8 Responses to Injuries Increase Ever Growing Pressure On International Football

  1. toddmintz says:

    A solution to alleviate 1 or 2 weeks of fixtures as follows:

    Make Fifa bottom ranked teams in Europe qualify in opening round of qualifiers.

    The winners join top 3 seeds in each group for 4 teams. This means 6 Euro games instead of 8 or 10, saving 1-2 weeks of wear and tear.

    Under this scenario, next month England, Italy, Spain, Dutch etc start play

  2. Akshai says:

    toddmintz’s idea is great, but clubs that lose players to long-term injuries (RVP for Arsenal after the friendly against Italy) should be allowed to go on the market for a certain amount of time. Additionally, FAs have to be ready to compensate clubs for injured players.

  3. dlink09 says:

    toddmintz it ain’t gonna happen. fifa will not want to loose tv money…

    • lefthog says:

      Fifa does not get a dollar for those friendlies or qualifiers.

      The ones who rake the bucks are the respective home teams who sell tickets and hold TV rights.

      And because the national teams are the most valuable asset of a Football Associaton, they in turn – as voting FIFA Members – will not allow their precious international dates to be scrapped from the FIFA calender.

  4. Matt says:

    None of the injuries suffered by the guys who are mentioned in the article were in “international friendlies”. They were hurt on Euro 2012 qualifying. Qualifying is a necessary step for the major tournaments that make our summers worthwhile. Friendlies, absolutely not.

  5. Patrico says:

    While it doesn’t solve the problem, I like the idea suggested in the article of scheduling international games around the transfer windows, or immediately before, or having limited exceptions for teams whose players get injured while playing for country.

    If club teams had the opportunity to replace players immediately, and they received adequate compensation from the national teams, then managers might stop complaining. Of course, not sure if Chelsea could be adequately compensated by Ivory Coast, e.g., if Drogba got hurt.

  6. tonyspeed says:

    i personally think friendlies are a waste of time. maybe international games have had their day. but in reality, they don’t put the food on the plate of the players or the clubs that pay them. it’s basically an evil that everyone tolerates. they need to change the rules for international games to allow unlimited subs to minimise injury to players. also, the rules for yellow and red cards need to be much stricter, especially in games that are not part of any tournament. the clubs should be getting at least half, but more like 75%, of the profits of these games, including tv revenues. maybe too managers should be given more freedom in refusing to allow certain players to go on internatonal leave if that player is at a high risk for injury.

  7. RVPFan says:

    There are enough major tounaments: World Cup, Euros, and more than enough qualifying matches for both Cups to go on playing the International Friendlies.
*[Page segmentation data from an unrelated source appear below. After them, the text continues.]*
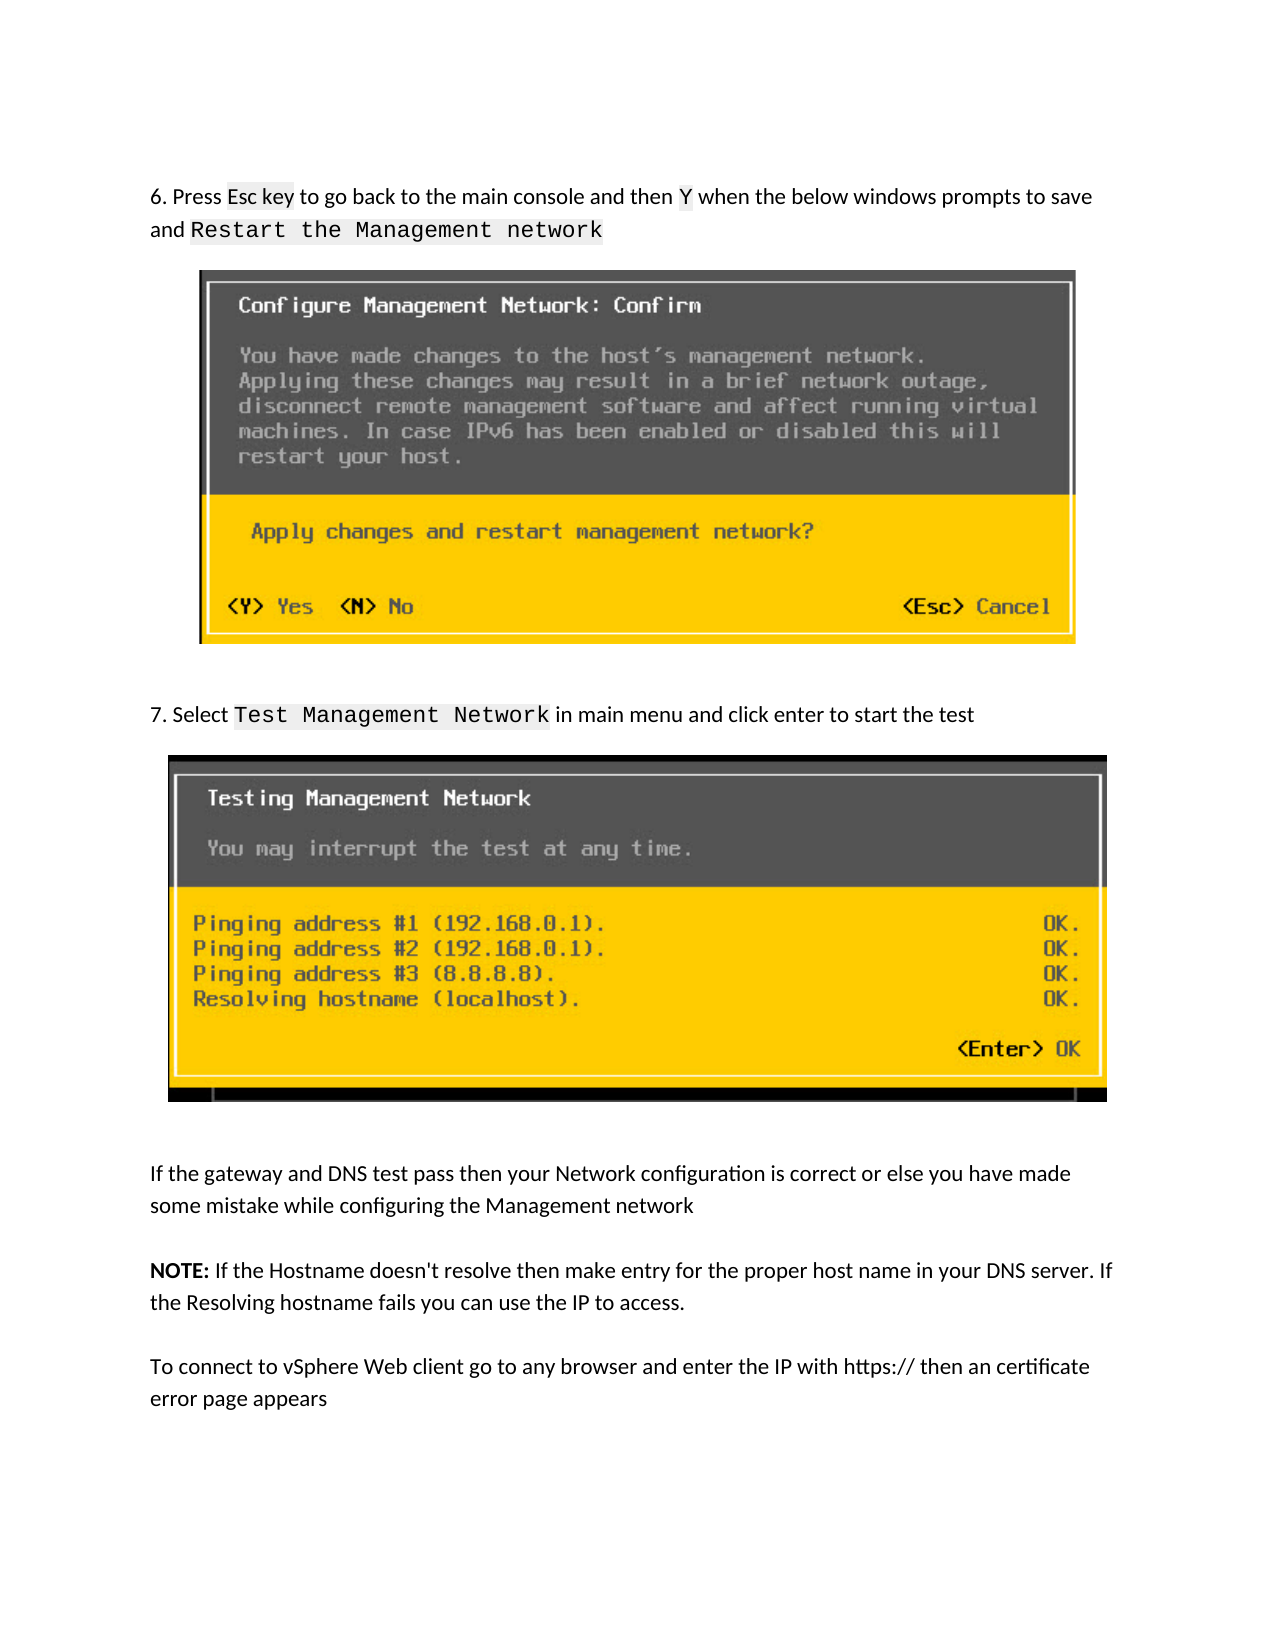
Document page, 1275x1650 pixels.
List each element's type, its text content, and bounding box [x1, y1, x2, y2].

picture [199, 270, 1076, 644]
text 7. Select Test Management Network in main menu and click enter to start the test [150, 668, 1125, 730]
picture [168, 755, 1107, 1102]
text 6. Press Esc key to go back to the main console and then Y when the below windows prompts to save and Restart the Management network [150, 150, 1125, 245]
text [150, 1127, 1125, 1445]
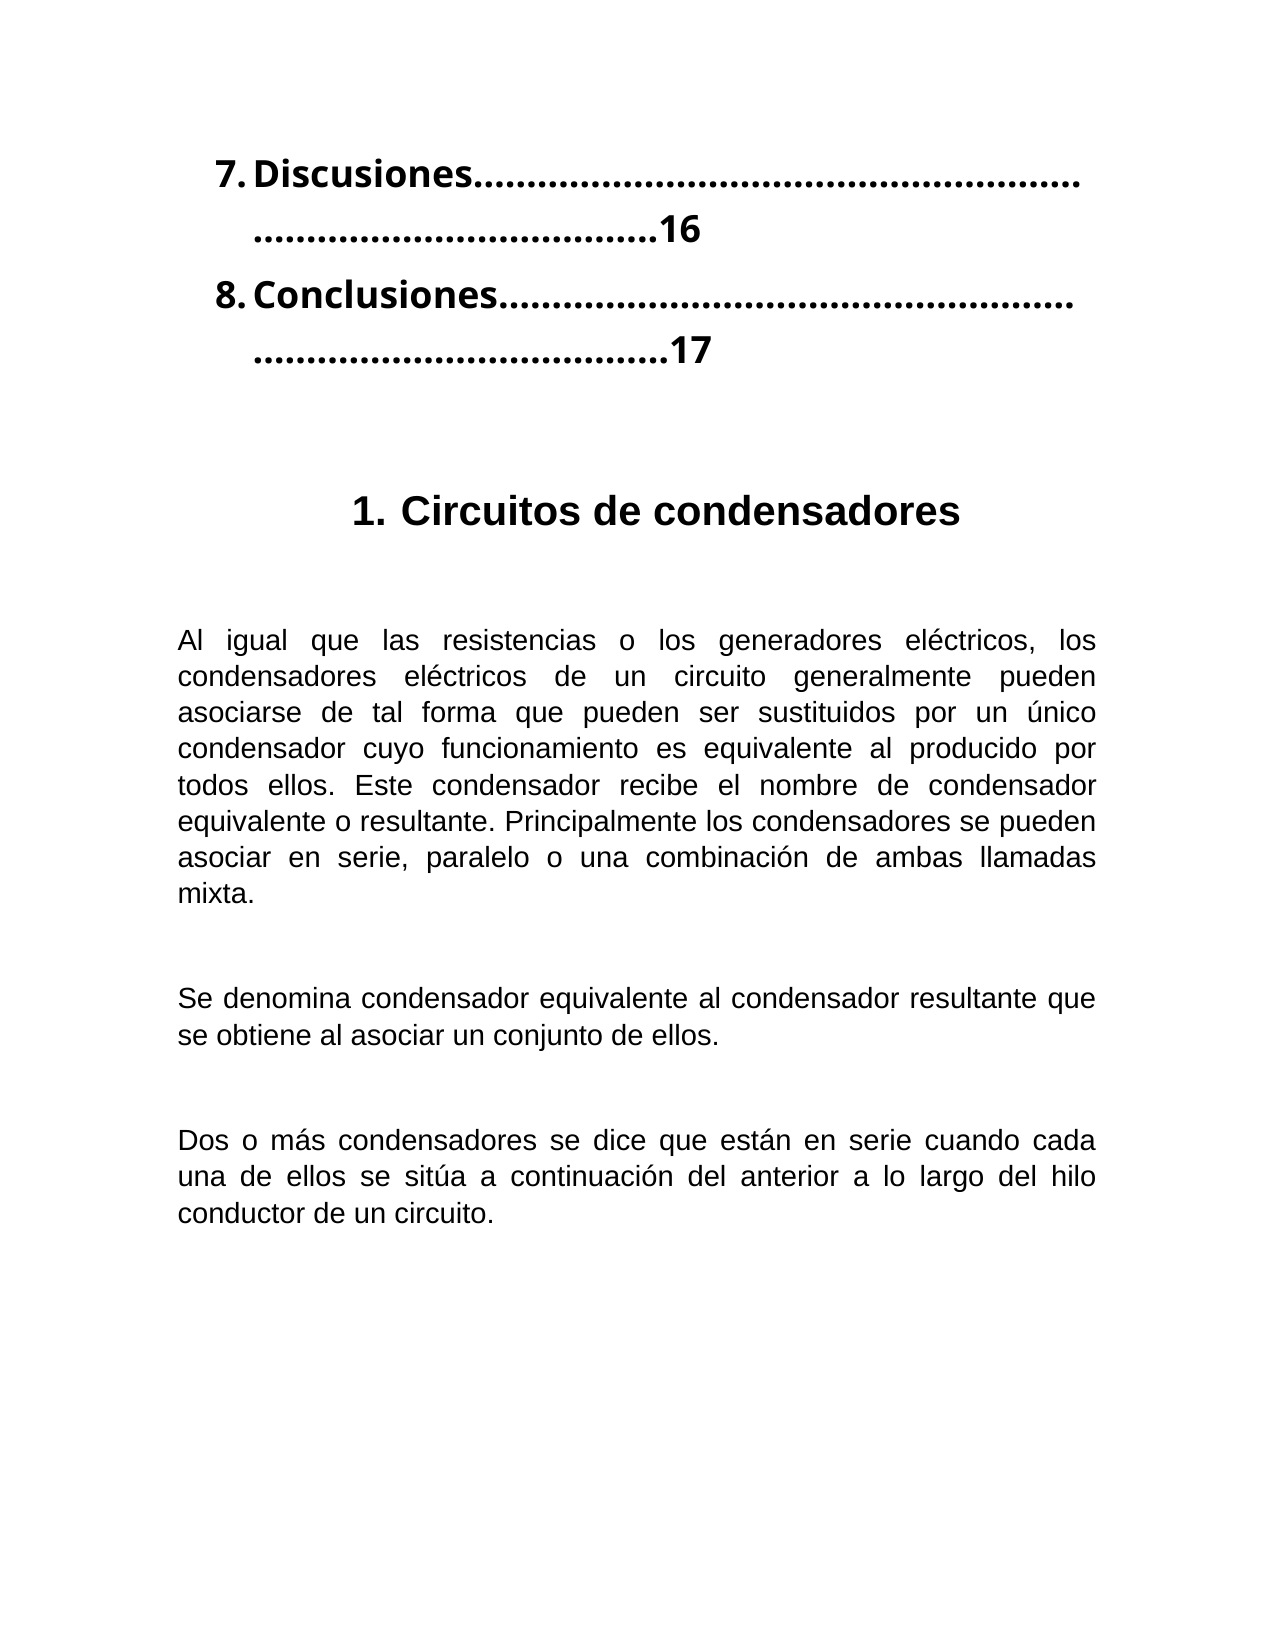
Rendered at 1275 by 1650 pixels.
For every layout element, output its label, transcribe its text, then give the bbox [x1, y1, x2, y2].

I think FIFA should just scrap it. Take, RVP for example, Chellieni made a good tackle, but unnecessary tackle in a friendly game, and RVP out for 5 months, Wenger sat their helplessly as he could do nothing, even though his club is the one paying RVP. FIFA did not even consider repaying the damage that was done in a ridiculously unnecessary friendly match, with Arsenal’s title hopes on the line. Walcott’s fate is not the same, because I can understand that it was a qualifying match for a major tournament, we are incredibly unlucky, because as the author mentioned, Walcott was in top form. We always lose players when they are in top form and end up playing the likes of Bendtner. Niclas Bendtner whilst a decent player and a decent goalscorer, is no where near the level required to play for top club like Arsenal.